_DATASET RECORDS_
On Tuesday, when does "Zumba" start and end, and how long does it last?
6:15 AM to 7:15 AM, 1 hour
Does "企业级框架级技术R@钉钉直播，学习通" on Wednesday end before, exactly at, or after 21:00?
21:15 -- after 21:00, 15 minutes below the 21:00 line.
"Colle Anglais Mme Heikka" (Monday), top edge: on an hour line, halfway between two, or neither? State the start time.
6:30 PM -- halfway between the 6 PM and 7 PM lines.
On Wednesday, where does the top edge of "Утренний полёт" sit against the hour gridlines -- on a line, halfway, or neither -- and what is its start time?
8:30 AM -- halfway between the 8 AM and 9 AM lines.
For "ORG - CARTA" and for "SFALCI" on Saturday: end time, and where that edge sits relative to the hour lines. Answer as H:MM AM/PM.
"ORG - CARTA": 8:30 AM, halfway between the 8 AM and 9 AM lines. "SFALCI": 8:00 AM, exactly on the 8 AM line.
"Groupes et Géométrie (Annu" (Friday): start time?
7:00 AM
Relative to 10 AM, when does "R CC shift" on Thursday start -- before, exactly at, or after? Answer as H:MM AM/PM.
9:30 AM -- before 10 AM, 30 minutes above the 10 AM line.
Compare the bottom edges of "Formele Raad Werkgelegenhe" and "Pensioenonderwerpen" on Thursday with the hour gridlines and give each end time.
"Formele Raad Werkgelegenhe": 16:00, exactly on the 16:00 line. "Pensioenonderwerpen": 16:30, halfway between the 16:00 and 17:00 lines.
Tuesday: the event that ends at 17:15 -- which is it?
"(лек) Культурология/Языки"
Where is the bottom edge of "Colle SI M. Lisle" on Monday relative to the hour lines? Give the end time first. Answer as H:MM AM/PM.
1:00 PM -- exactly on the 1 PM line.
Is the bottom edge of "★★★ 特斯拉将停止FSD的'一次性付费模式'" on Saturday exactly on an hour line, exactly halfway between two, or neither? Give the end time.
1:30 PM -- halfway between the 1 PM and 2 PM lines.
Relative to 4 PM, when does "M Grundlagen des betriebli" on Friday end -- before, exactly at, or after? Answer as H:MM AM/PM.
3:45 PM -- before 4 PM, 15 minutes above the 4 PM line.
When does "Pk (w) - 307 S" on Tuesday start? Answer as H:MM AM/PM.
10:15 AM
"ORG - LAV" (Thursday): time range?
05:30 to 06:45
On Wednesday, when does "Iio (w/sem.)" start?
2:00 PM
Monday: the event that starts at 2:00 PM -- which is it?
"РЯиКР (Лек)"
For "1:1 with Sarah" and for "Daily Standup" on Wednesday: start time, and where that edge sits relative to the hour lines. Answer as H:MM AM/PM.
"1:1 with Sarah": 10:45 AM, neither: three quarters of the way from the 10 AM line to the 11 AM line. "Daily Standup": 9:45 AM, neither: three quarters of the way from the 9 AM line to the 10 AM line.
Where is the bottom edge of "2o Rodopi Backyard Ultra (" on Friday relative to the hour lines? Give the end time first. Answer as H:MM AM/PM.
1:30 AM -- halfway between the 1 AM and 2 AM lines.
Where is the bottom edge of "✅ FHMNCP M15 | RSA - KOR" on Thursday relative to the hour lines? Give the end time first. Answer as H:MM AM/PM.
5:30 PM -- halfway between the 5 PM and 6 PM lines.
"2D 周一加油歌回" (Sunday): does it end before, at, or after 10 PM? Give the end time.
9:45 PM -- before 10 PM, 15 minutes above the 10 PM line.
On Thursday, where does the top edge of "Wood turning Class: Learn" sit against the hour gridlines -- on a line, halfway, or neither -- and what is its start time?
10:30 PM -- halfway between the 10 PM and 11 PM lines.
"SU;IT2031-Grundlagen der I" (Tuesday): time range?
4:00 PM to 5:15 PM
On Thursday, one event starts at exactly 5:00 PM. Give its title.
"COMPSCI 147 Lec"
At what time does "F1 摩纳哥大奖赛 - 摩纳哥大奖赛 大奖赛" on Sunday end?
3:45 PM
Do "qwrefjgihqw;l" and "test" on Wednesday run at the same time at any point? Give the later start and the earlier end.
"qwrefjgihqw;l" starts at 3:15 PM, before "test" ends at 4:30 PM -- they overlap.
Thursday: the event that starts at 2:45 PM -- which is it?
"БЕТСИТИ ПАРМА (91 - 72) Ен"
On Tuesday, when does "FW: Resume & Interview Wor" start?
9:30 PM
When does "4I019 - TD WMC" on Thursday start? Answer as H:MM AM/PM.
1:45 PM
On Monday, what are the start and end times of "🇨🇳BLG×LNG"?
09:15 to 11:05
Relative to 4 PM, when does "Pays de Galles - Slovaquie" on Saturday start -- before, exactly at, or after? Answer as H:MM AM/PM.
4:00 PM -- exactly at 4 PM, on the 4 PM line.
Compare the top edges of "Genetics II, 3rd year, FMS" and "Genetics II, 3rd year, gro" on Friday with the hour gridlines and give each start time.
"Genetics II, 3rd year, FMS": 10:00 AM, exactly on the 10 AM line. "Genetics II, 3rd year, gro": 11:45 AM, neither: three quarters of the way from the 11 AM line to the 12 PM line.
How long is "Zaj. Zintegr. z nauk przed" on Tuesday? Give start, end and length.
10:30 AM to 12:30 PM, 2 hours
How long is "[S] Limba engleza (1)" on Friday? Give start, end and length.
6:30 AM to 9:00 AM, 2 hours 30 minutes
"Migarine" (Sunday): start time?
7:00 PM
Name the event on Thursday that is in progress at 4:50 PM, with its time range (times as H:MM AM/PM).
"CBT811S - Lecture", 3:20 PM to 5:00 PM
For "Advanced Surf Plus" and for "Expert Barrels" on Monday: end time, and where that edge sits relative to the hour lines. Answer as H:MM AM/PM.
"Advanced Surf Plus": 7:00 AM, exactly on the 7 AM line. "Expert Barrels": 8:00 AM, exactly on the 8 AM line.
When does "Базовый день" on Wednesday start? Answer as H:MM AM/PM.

_EXERCISE BRIEF_
Copy out the material again, switching every "hour lines" to "hour marks" and leaving everything else unchanged.

_EXERCISE RESPONSE_
On Tuesday, when does "Zumba" start and end, and how long does it last?
6:15 AM to 7:15 AM, 1 hour
Does "企业级框架级技术R@钉钉直播，学习通" on Wednesday end before, exactly at, or after 21:00?
21:15 -- after 21:00, 15 minutes below the 21:00 line.
"Colle Anglais Mme Heikka" (Monday), top edge: on an hour line, halfway between two, or neither? State the start time.
6:30 PM -- halfway between the 6 PM and 7 PM lines.
On Wednesday, where does the top edge of "Утренний полёт" sit against the hour gridlines -- on a line, halfway, or neither -- and what is its start time?
8:30 AM -- halfway between the 8 AM and 9 AM lines.
For "ORG - CARTA" and for "SFALCI" on Saturday: end time, and where that edge sits relative to the hour marks. Answer as H:MM AM/PM.
"ORG - CARTA": 8:30 AM, halfway between the 8 AM and 9 AM lines. "SFALCI": 8:00 AM, exactly on the 8 AM line.
"Groupes et Géométrie (Annu" (Friday): start time?
7:00 AM
Relative to 10 AM, when does "R CC shift" on Thursday start -- before, exactly at, or after? Answer as H:MM AM/PM.
9:30 AM -- before 10 AM, 30 minutes above the 10 AM line.
Compare the bottom edges of "Formele Raad Werkgelegenhe" and "Pensioenonderwerpen" on Thursday with the hour gridlines and give each end time.
"Formele Raad Werkgelegenhe": 16:00, exactly on the 16:00 line. "Pensioenonderwerpen": 16:30, halfway between the 16:00 and 17:00 lines.
Tuesday: the event that ends at 17:15 -- which is it?
"(лек) Культурология/Языки"
Where is the bottom edge of "Colle SI M. Lisle" on Monday relative to the hour marks? Give the end time first. Answer as H:MM AM/PM.
1:00 PM -- exactly on the 1 PM line.
Is the bottom edge of "★★★ 特斯拉将停止FSD的'一次性付费模式'" on Saturday exactly on an hour line, exactly halfway between two, or neither? Give the end time.
1:30 PM -- halfway between the 1 PM and 2 PM lines.
Relative to 4 PM, when does "M Grundlagen des betriebli" on Friday end -- before, exactly at, or after? Answer as H:MM AM/PM.
3:45 PM -- before 4 PM, 15 minutes above the 4 PM line.
When does "Pk (w) - 307 S" on Tuesday start? Answer as H:MM AM/PM.
10:15 AM
"ORG - LAV" (Thursday): time range?
05:30 to 06:45
On Wednesday, when does "Iio (w/sem.)" start?
2:00 PM
Monday: the event that starts at 2:00 PM -- which is it?
"РЯиКР (Лек)"
For "1:1 with Sarah" and for "Daily Standup" on Wednesday: start time, and where that edge sits relative to the hour marks. Answer as H:MM AM/PM.
"1:1 with Sarah": 10:45 AM, neither: three quarters of the way from the 10 AM line to the 11 AM line. "Daily Standup": 9:45 AM, neither: three quarters of the way from the 9 AM line to the 10 AM line.
Where is the bottom edge of "2o Rodopi Backyard Ultra (" on Friday relative to the hour marks? Give the end time first. Answer as H:MM AM/PM.
1:30 AM -- halfway between the 1 AM and 2 AM lines.
Where is the bottom edge of "✅ FHMNCP M15 | RSA - KOR" on Thursday relative to the hour marks? Give the end time first. Answer as H:MM AM/PM.
5:30 PM -- halfway between the 5 PM and 6 PM lines.
"2D 周一加油歌回" (Sunday): does it end before, at, or after 10 PM? Give the end time.
9:45 PM -- before 10 PM, 15 minutes above the 10 PM line.
On Thursday, where does the top edge of "Wood turning Class: Learn" sit against the hour gridlines -- on a line, halfway, or neither -- and what is its start time?
10:30 PM -- halfway between the 10 PM and 11 PM lines.
"SU;IT2031-Grundlagen der I" (Tuesday): time range?
4:00 PM to 5:15 PM
On Thursday, one event starts at exactly 5:00 PM. Give its title.
"COMPSCI 147 Lec"
At what time does "F1 摩纳哥大奖赛 - 摩纳哥大奖赛 大奖赛" on Sunday end?
3:45 PM
Do "qwrefjgihqw;l" and "test" on Wednesday run at the same time at any point? Give the later start and the earlier end.
"qwrefjgihqw;l" starts at 3:15 PM, before "test" ends at 4:30 PM -- they overlap.
Thursday: the event that starts at 2:45 PM -- which is it?
"БЕТСИТИ ПАРМА (91 - 72) Ен"
On Tuesday, when does "FW: Resume & Interview Wor" start?
9:30 PM
When does "4I019 - TD WMC" on Thursday start? Answer as H:MM AM/PM.
1:45 PM
On Monday, what are the start and end times of "🇨🇳BLG×LNG"?
09:15 to 11:05
Relative to 4 PM, when does "Pays de Galles - Slovaquie" on Saturday start -- before, exactly at, or after? Answer as H:MM AM/PM.
4:00 PM -- exactly at 4 PM, on the 4 PM line.
Compare the top edges of "Genetics II, 3rd year, FMS" and "Genetics II, 3rd year, gro" on Friday with the hour gridlines and give each start time.
"Genetics II, 3rd year, FMS": 10:00 AM, exactly on the 10 AM line. "Genetics II, 3rd year, gro": 11:45 AM, neither: three quarters of the way from the 11 AM line to the 12 PM line.
How long is "Zaj. Zintegr. z nauk przed" on Tuesday? Give start, end and length.
10:30 AM to 12:30 PM, 2 hours
How long is "[S] Limba engleza (1)" on Friday? Give start, end and length.
6:30 AM to 9:00 AM, 2 hours 30 minutes
"Migarine" (Sunday): start time?
7:00 PM
Name the event on Thursday that is in progress at 4:50 PM, with its time range (times as H:MM AM/PM).
"CBT811S - Lecture", 3:20 PM to 5:00 PM
For "Advanced Surf Plus" and for "Expert Barrels" on Monday: end time, and where that edge sits relative to the hour marks. Answer as H:MM AM/PM.
"Advanced Surf Plus": 7:00 AM, exactly on the 7 AM line. "Expert Barrels": 8:00 AM, exactly on the 8 AM line.
When does "Базовый день" on Wednesday start? Answer as H:MM AM/PM.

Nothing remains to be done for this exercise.